→ **情報を活用して**
a – 以下のニュース記事に基づいて、次の質問に答えてください。
(i) セティアワングサ・パンタイ高速道路の全長は何キロメートルですか。
(ii) 12月3日以降、乗用車の通行料金はいくらになりますか。
(iii) ガーディアンの新しい旗艦店の店舗面積は何平方フィートですか。
b – 以下のニュース記事のうち、「セティアワングサ・パンタイ高速道路、3日に正式開通」から「カ月の営業権を取得している。」までの部分を、両端を含めて一字一句そのまま書き写してください。

→ **文書の一節**
____
セティアワングサ・パンタイ高速道路、3日に正式開通

【クアラルンプール】 セティアワングサ・パンタイ高速道路(SPE)が3日、正式開通した。SPEはクアラルンプール(KL)を南北に横断する全長29.8キロメートル(km)の二車線道路で、特に朝夕ピーク時の市内中心部における渋滞を30%緩和することが期待されている。

SPEは2016年にドゥターウル・クラン高速道路(DUKE)第3期として建設が開始され、プロジェクト総額は37億3,800万リンギ。不動産開発のエコベストが運営を担当しており、同社は連邦政府から53年6カ月の営業権を取得している。

開通式に参加したアレクサンダー・ナンタ・リンギ公共事業相は、12月2日までの1カ月間、▽チャン・ソウリン料金所▽アンパン・クアラルンプール高架道路(AKLEH)からの合流地点であるアンパン料金所▽セティアワンサ料金所(上り・下りとも)ーーを無料で通行可能にしたと発表。12月3日以降、乗用車の通行料金は3.5リンギとなるとした。
(ポールタン、ベルナマ通信、11月3日)

ドラッグストアのガーディアン、新旗艦店をミッドバレーに開設

【クアラルンプール】 ドラッグストア・チェーンのガーディアンは、クアラルンプール(KL)のミッドバレー・メガモールに、東南アジア最大規模となる旗艦店をオープンした。

店舗面積は7,000平方フィート。スキンケア製品で20ブランド、化粧品で10ブランドを新規に導入した。国内ナチュラル系スパ製品のタナメラ・ナチュラル・バスケアや日本(アハロ、ファンアズム、セラティス、コーセー・ビオリス、コーセー・ジュレーム)、韓国(ミザンセーヌ、リョ)のヘアケア製品を販売する。
____
→ **提供された行**
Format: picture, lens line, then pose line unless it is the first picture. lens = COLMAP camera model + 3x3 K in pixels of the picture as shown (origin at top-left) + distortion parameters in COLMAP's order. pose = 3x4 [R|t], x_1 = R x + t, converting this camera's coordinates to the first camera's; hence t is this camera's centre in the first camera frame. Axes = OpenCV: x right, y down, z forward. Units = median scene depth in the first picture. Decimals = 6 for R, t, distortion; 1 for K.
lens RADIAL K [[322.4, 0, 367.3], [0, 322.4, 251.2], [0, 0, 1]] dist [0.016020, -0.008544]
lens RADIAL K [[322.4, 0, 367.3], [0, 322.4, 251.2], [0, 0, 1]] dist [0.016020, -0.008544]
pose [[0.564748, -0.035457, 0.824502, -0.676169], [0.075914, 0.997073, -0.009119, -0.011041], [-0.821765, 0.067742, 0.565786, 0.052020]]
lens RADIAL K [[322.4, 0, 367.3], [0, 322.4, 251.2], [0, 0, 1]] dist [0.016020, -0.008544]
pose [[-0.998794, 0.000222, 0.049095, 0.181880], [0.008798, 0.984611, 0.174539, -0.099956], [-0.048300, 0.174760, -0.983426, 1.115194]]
____
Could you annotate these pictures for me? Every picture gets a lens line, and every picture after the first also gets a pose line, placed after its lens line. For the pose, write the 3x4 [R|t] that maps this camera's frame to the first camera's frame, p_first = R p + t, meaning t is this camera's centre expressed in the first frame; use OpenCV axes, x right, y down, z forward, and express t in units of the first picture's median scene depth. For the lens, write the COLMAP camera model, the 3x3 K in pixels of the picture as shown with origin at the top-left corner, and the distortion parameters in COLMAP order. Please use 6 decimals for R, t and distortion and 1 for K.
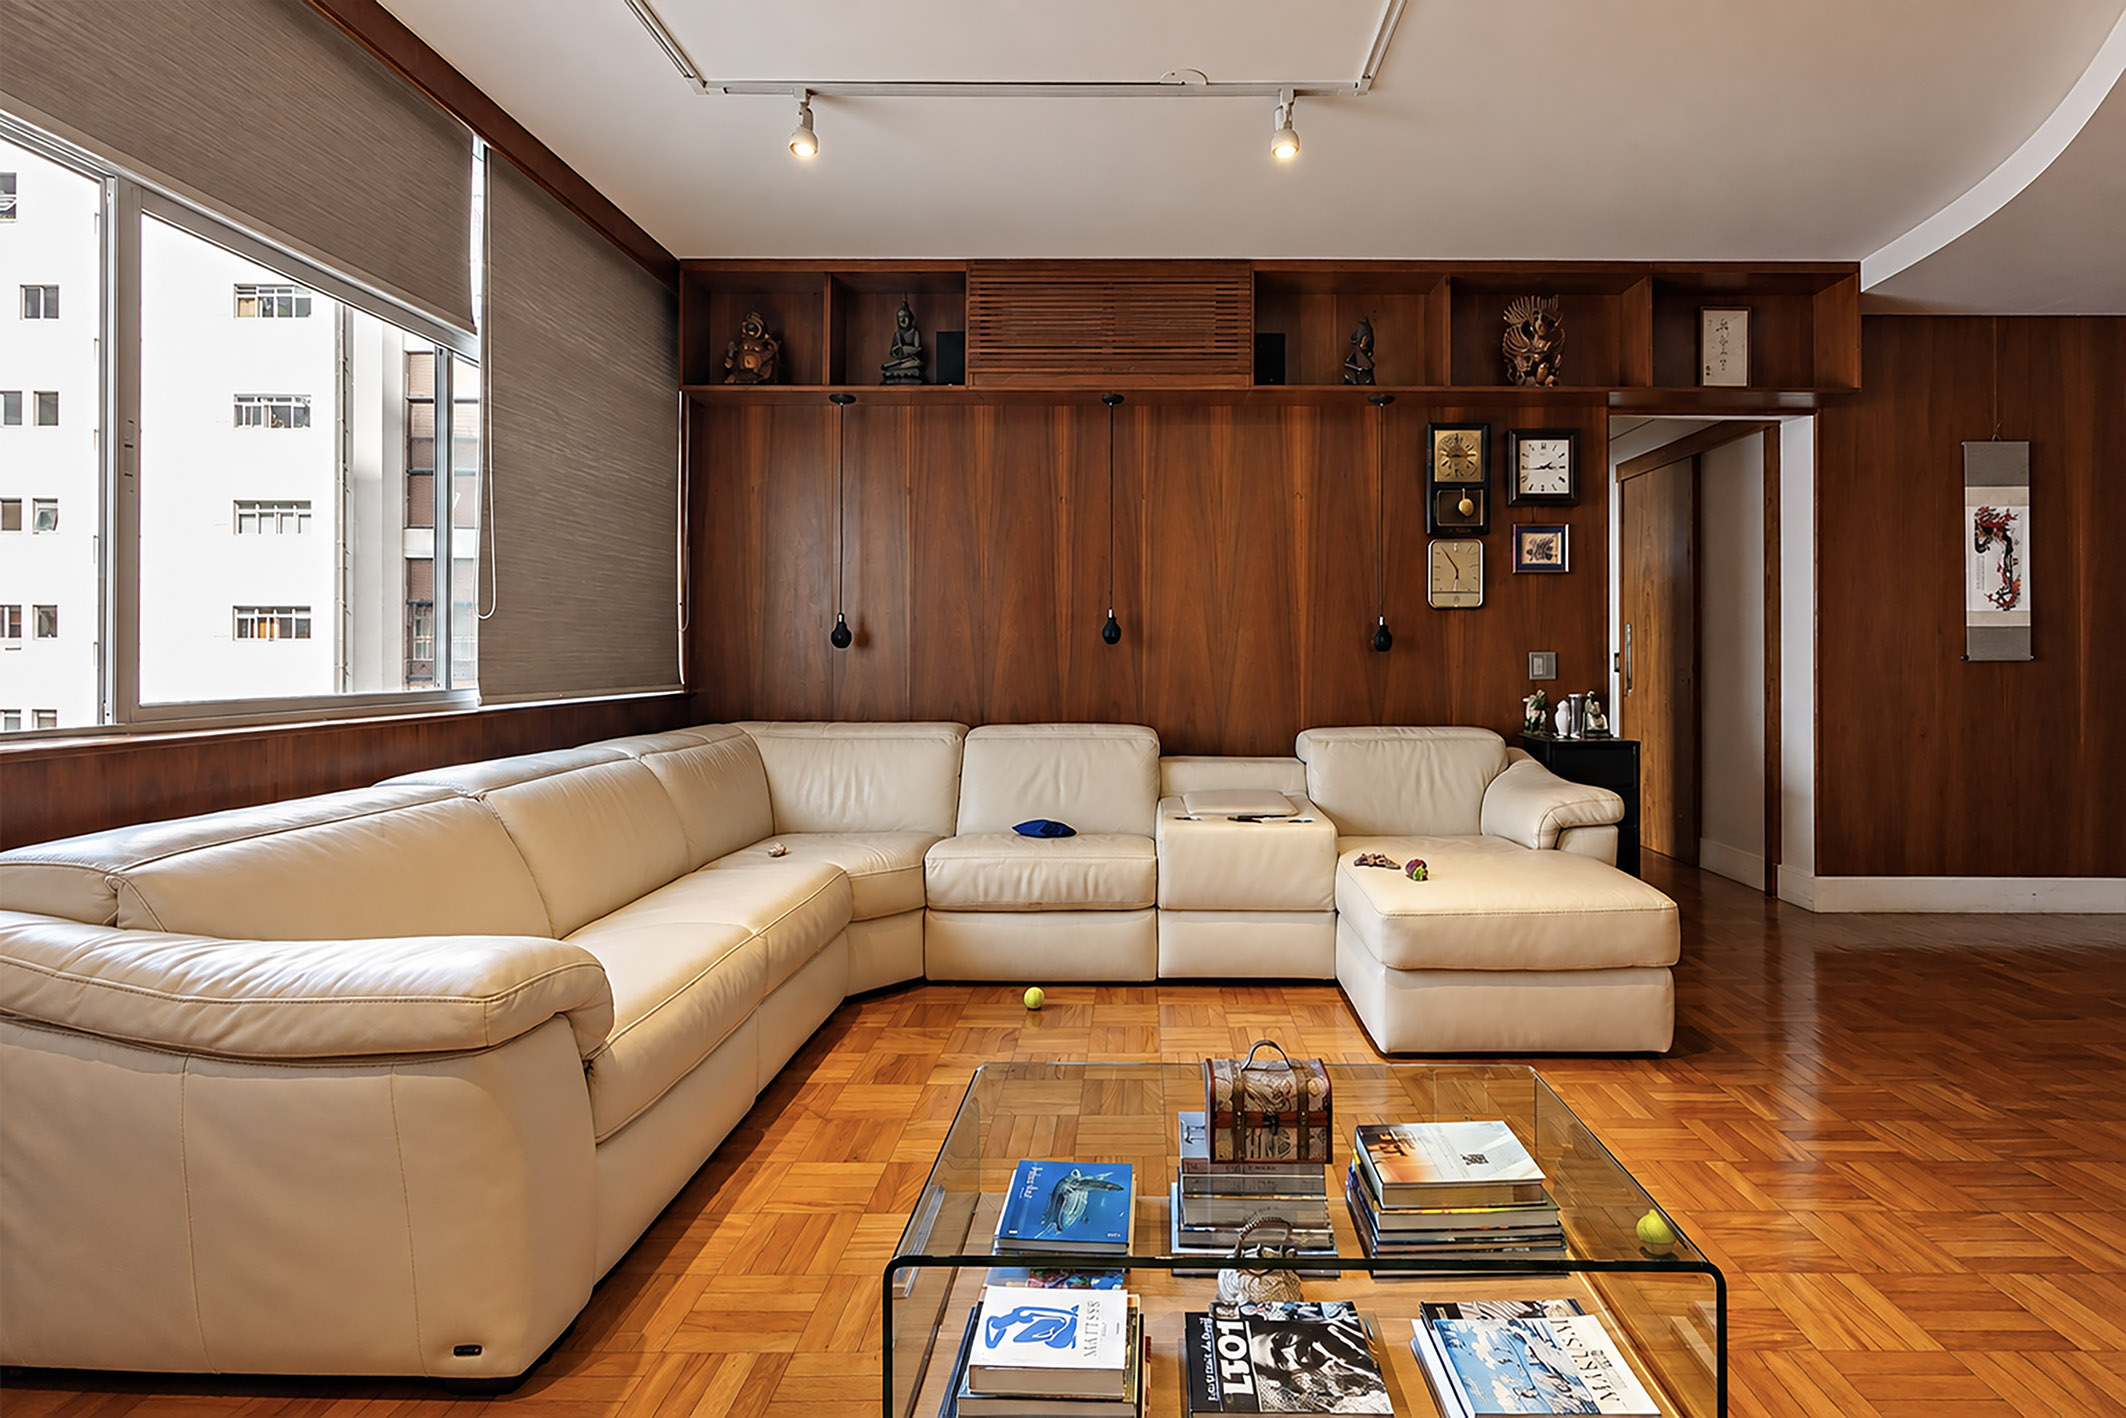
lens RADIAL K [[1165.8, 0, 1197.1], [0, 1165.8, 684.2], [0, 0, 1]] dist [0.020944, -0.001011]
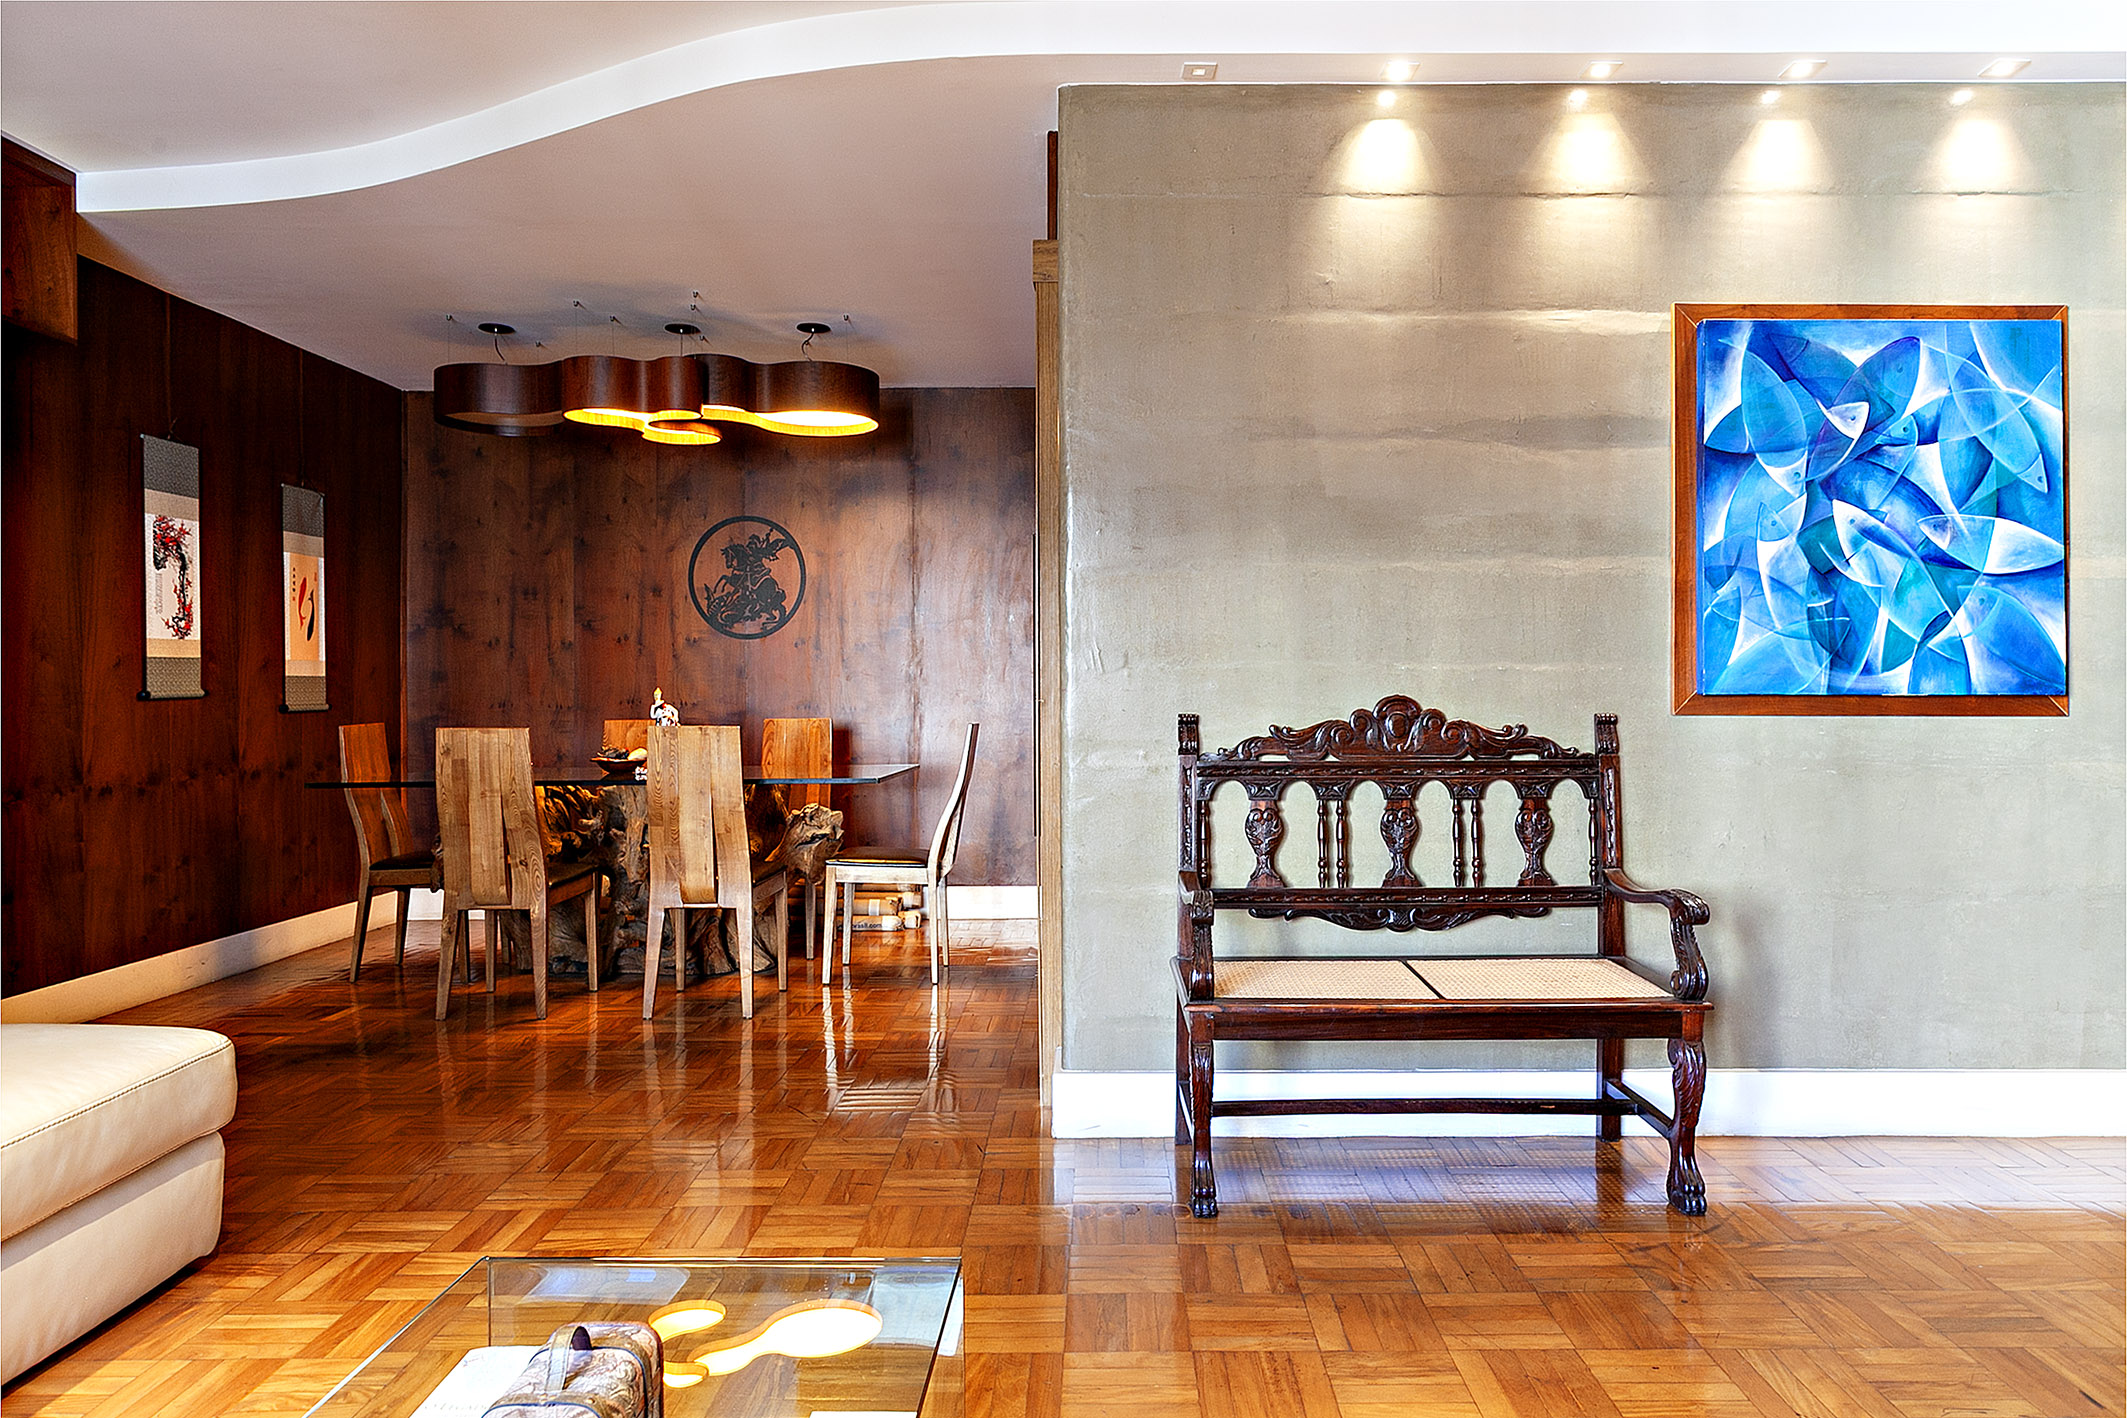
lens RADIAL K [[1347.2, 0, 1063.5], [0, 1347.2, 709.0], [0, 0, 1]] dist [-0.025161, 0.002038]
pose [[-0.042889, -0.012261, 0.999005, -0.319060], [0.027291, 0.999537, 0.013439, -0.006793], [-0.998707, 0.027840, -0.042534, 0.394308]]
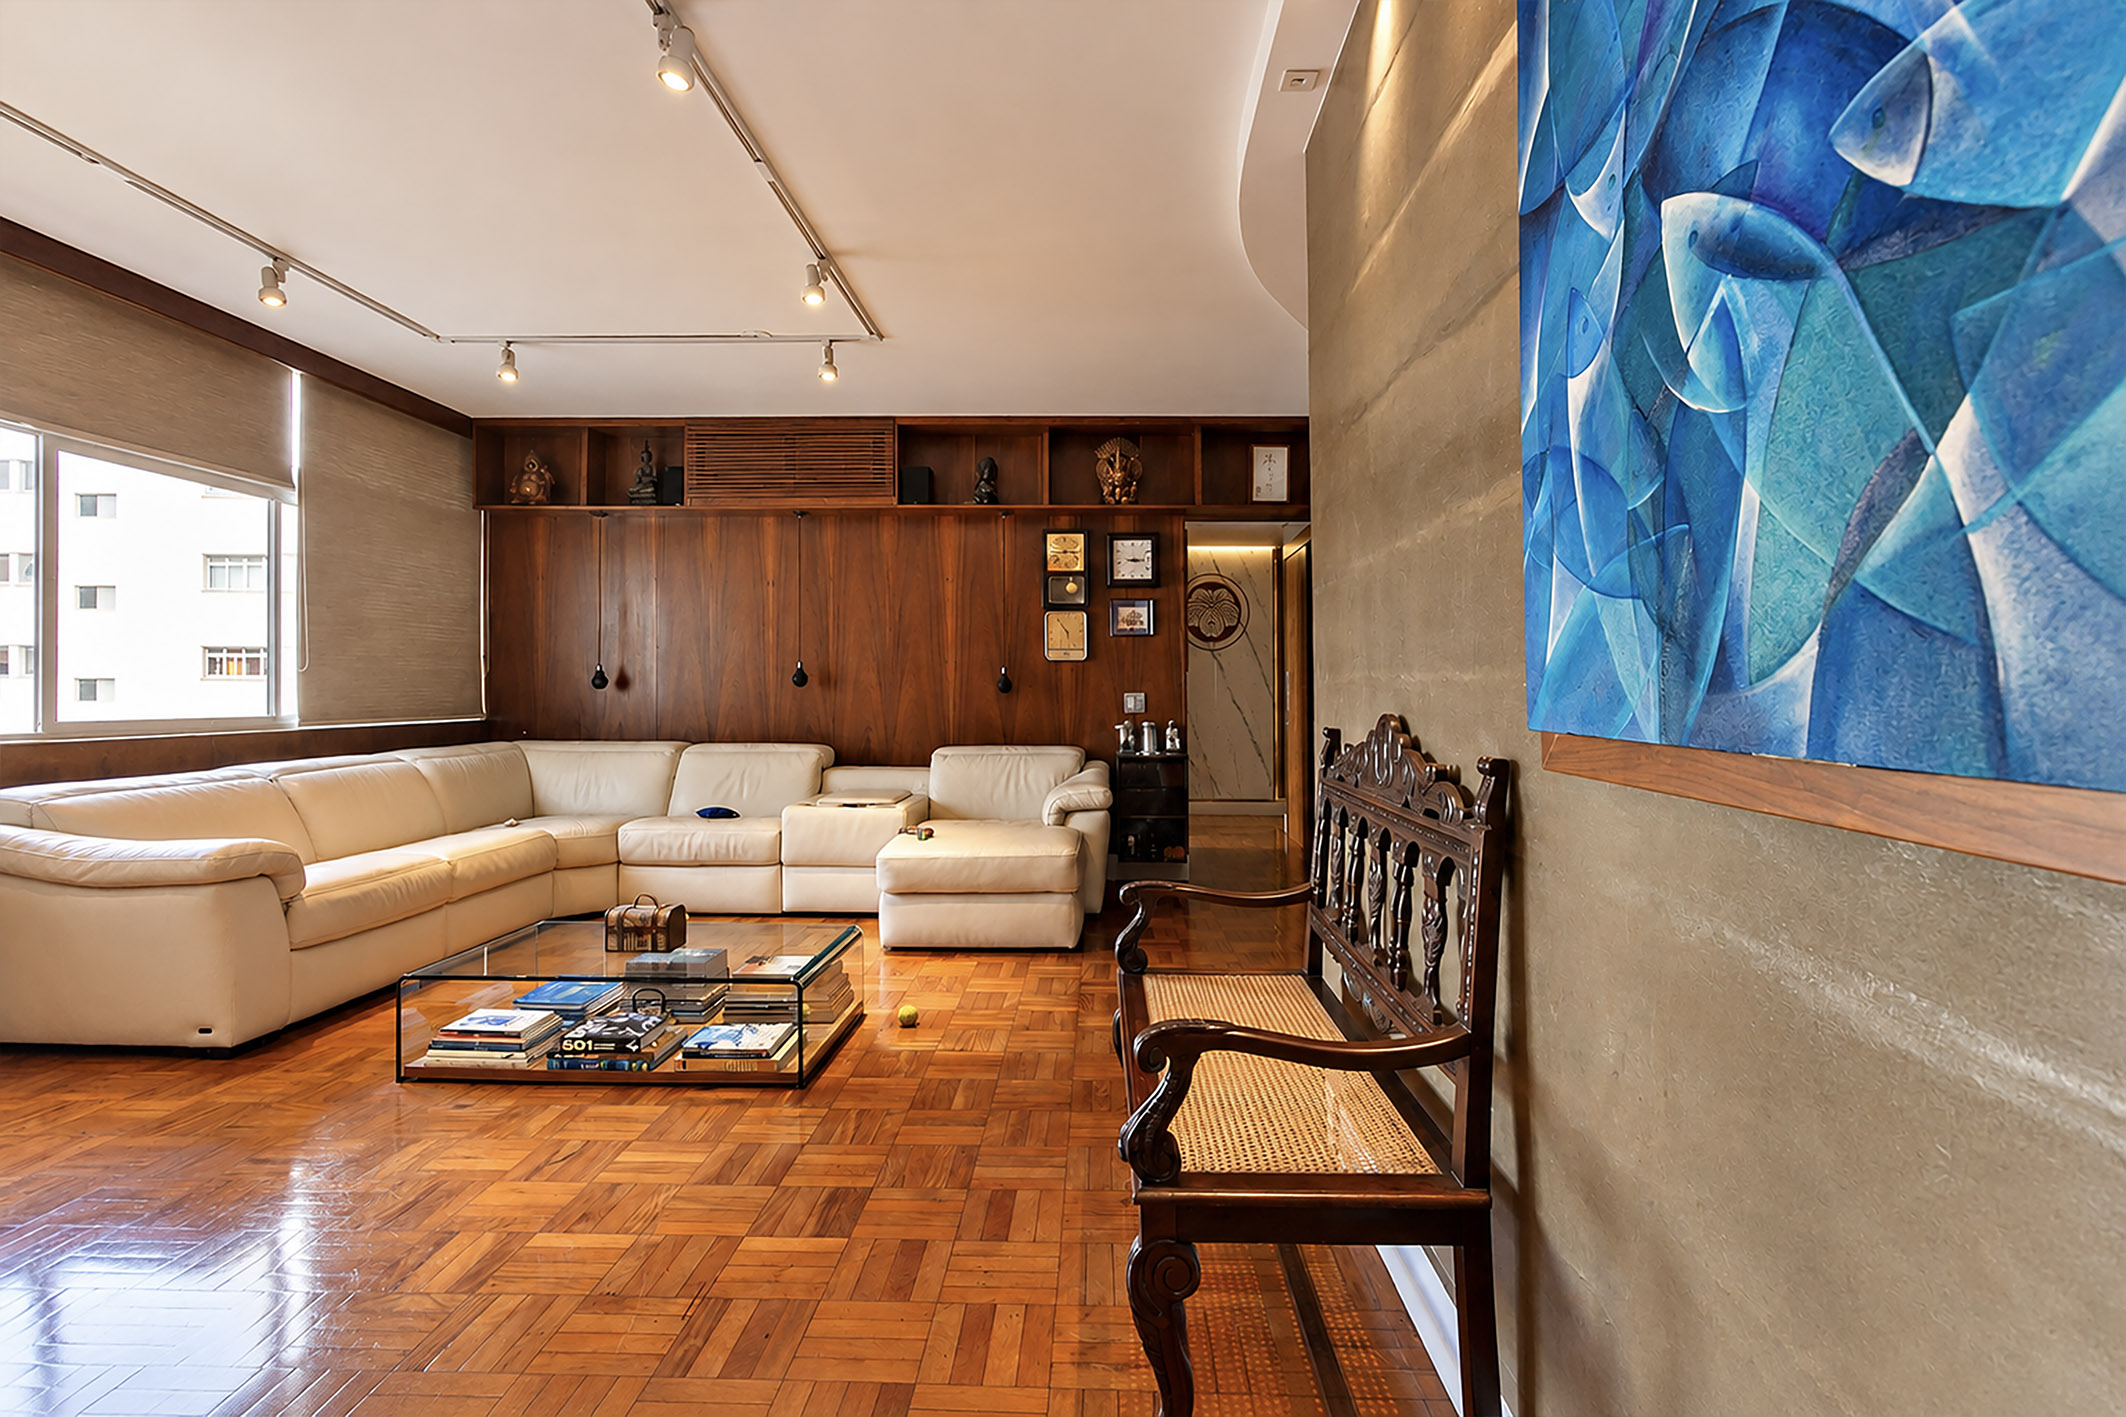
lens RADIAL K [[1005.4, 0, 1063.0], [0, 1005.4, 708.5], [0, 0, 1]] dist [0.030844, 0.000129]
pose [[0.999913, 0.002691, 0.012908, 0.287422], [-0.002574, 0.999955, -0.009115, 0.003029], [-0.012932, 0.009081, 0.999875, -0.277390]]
____
→ **番号別の解答**
a –
(i) 全長は29.8キロメートルです。
(ii) 乗用車の通行料金は3.5リンギになります。
(iii) 店舗面積は7,000平方フィートです。

b –
セティアワングサ・パンタイ高速道路、3日に正式開通

【クアラルンプール】 セティアワングサ・パンタイ高速道路(SPE)が3日、正式開通した。SPEはクアラルンプール(KL)を南北に横断する全長29.8キロメートル(km)の二車線道路で、特に朝夕ピーク時の市内中心部における渋滞を30%緩和することが期待されている。

SPEは2016年にドゥターウル・クラン高速道路(DUKE)第3期として建設が開始され、プロジェクト総額は37億3,800万リンギ。不動産開発のエコベストが運営を担当しており、同社は連邦政府から53年6カ月の営業権を取得している。